Front-end code edit data:
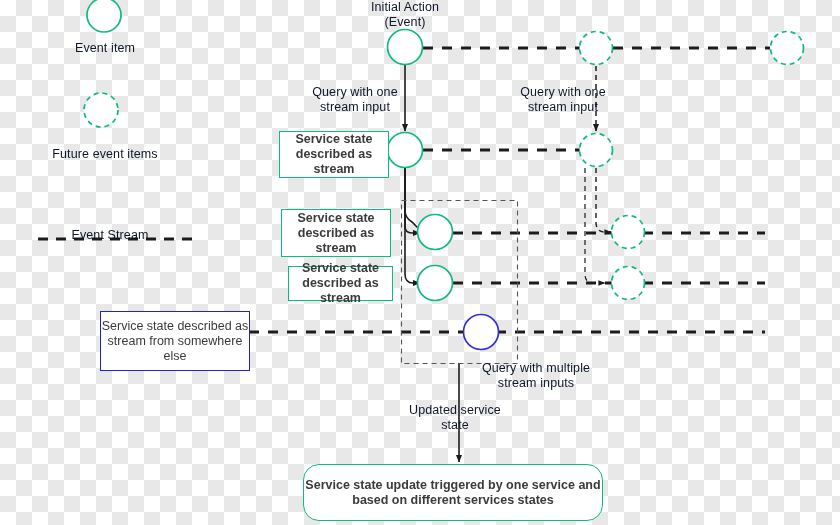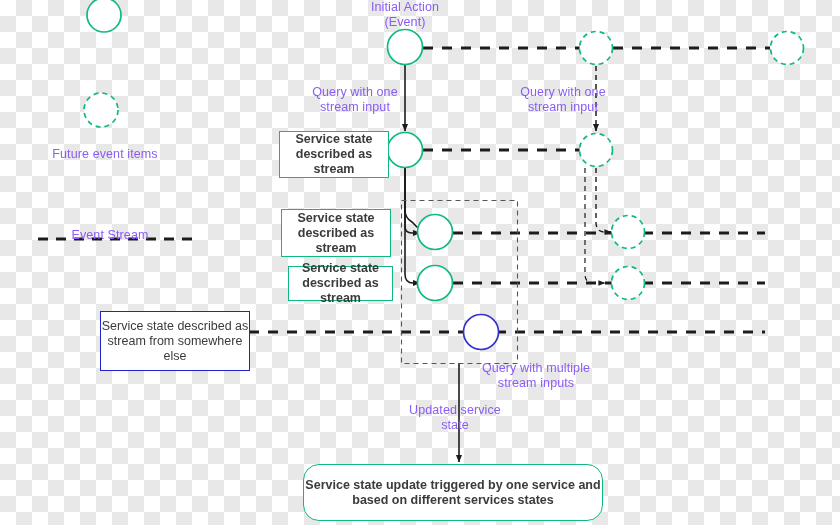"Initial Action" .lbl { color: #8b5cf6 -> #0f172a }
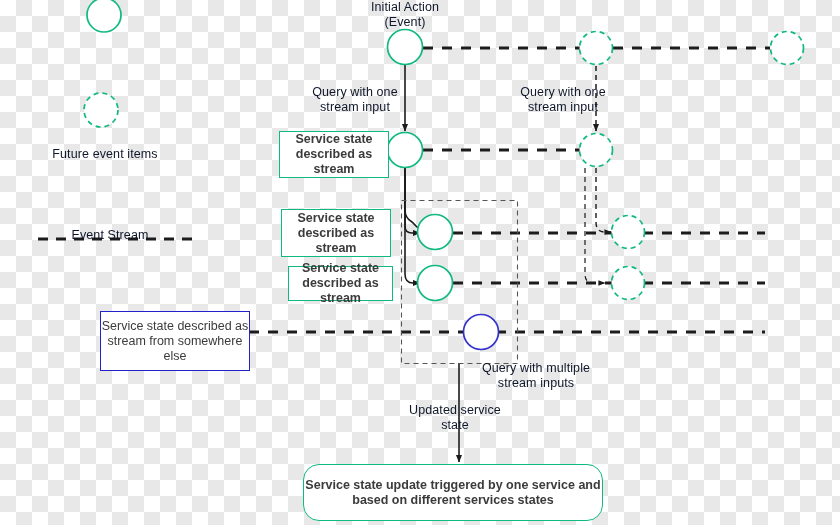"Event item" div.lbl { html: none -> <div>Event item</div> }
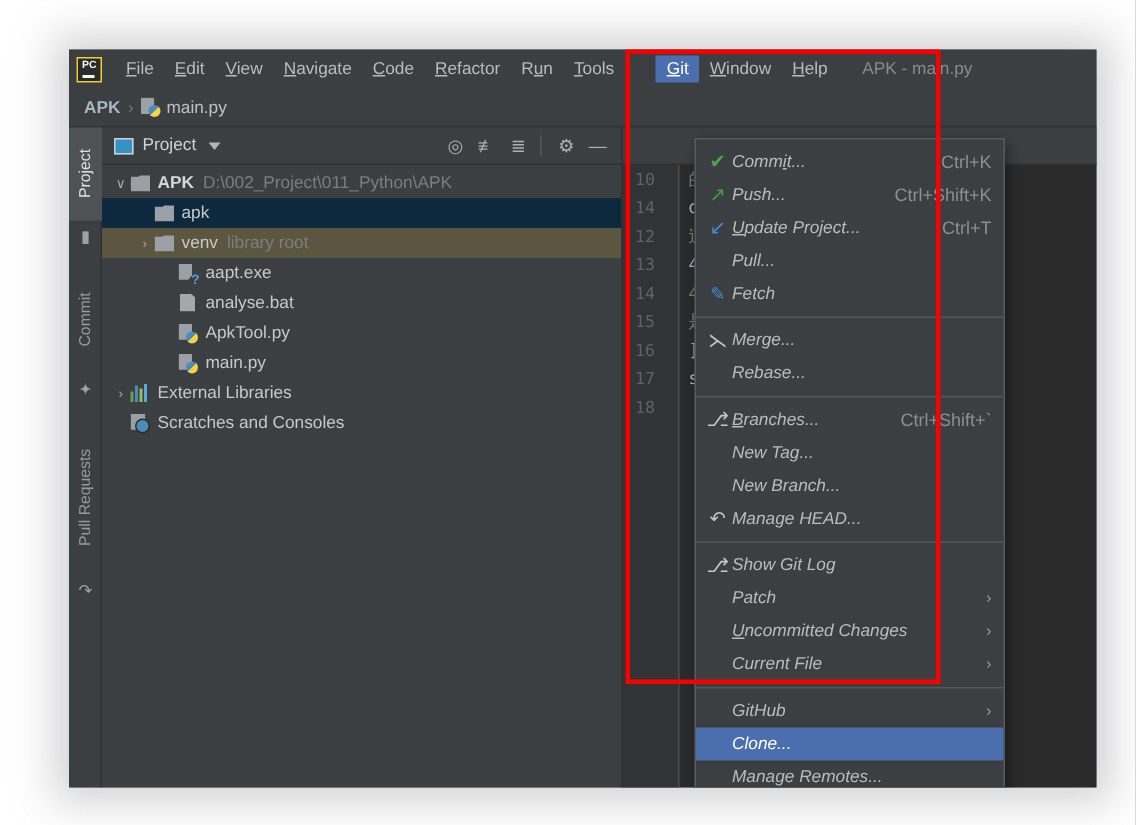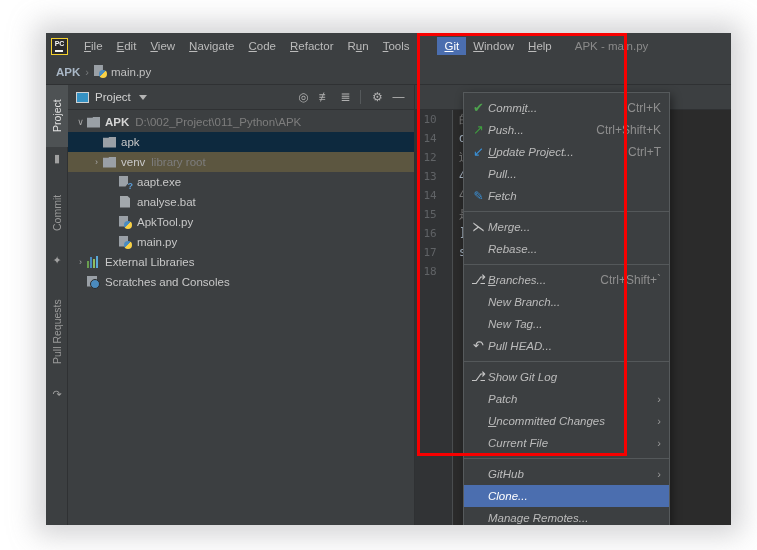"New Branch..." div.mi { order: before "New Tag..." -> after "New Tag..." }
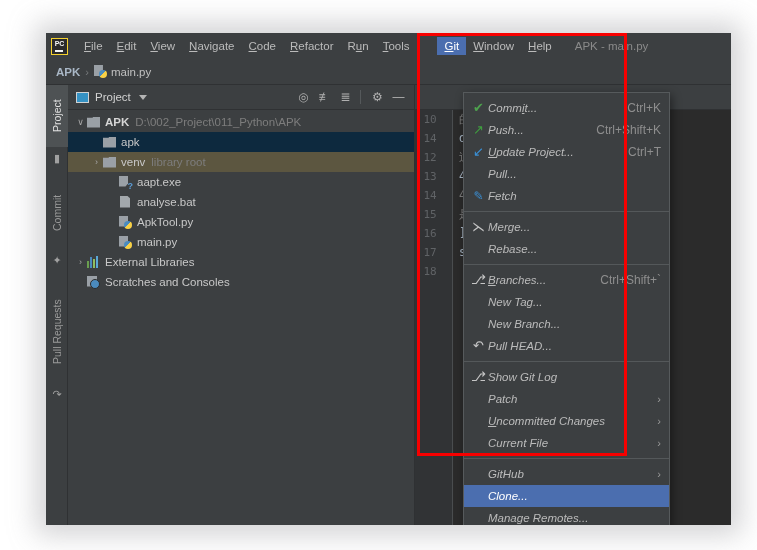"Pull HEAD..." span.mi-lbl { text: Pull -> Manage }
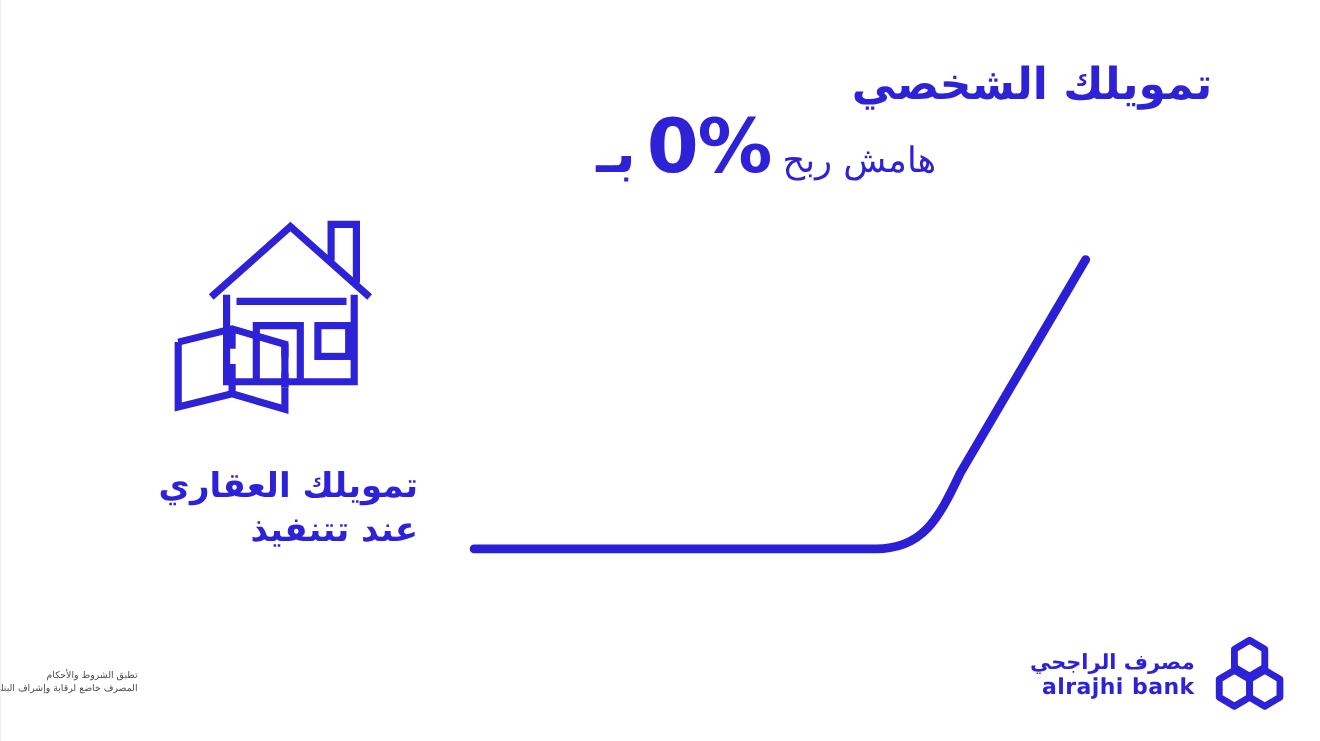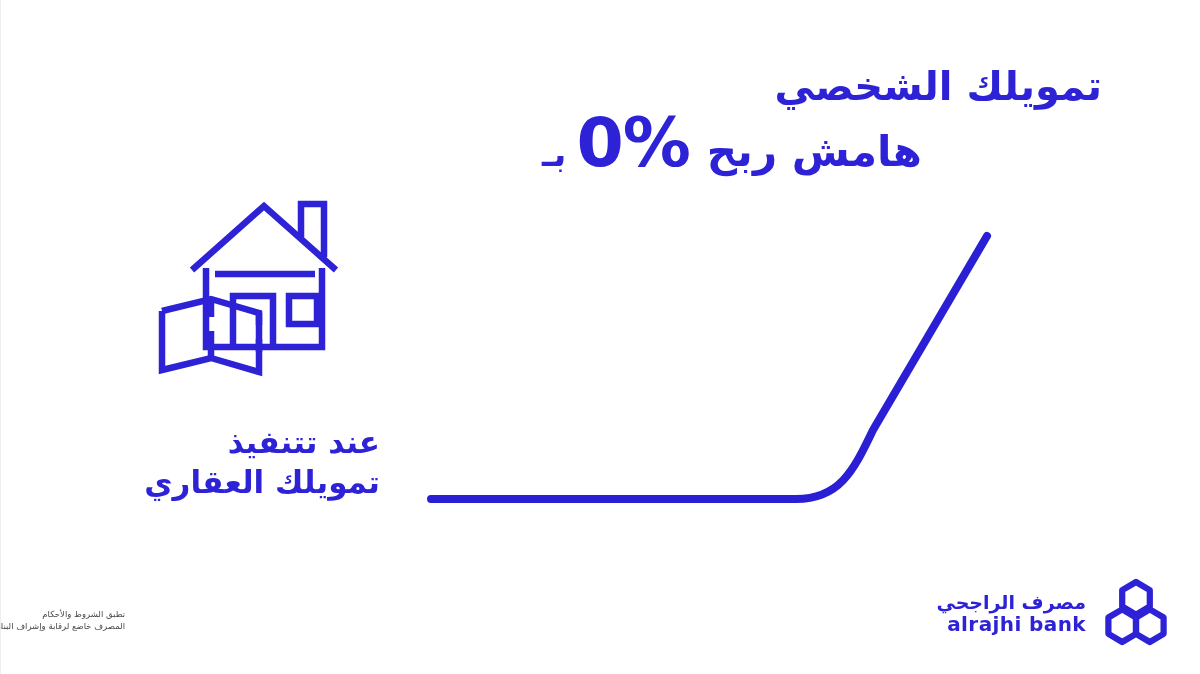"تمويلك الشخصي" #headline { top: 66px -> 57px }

• **WORK INSTRUCTIONS**
Set down the data above exactly as written. Omit the pictures.

• **YOUR RESPONSE**
"Initial Action" .lbl { color: #8b5cf6 -> #0f172a }
"Event item" div.lbl { html: none -> <div>Event item</div> }
"New Branch..." div.mi { order: before "New Tag..." -> after "New Tag..." }
"Pull HEAD..." span.mi-lbl { text: Pull -> Manage }
"تمويلك الشخصي" #headline { top: 66px -> 57px }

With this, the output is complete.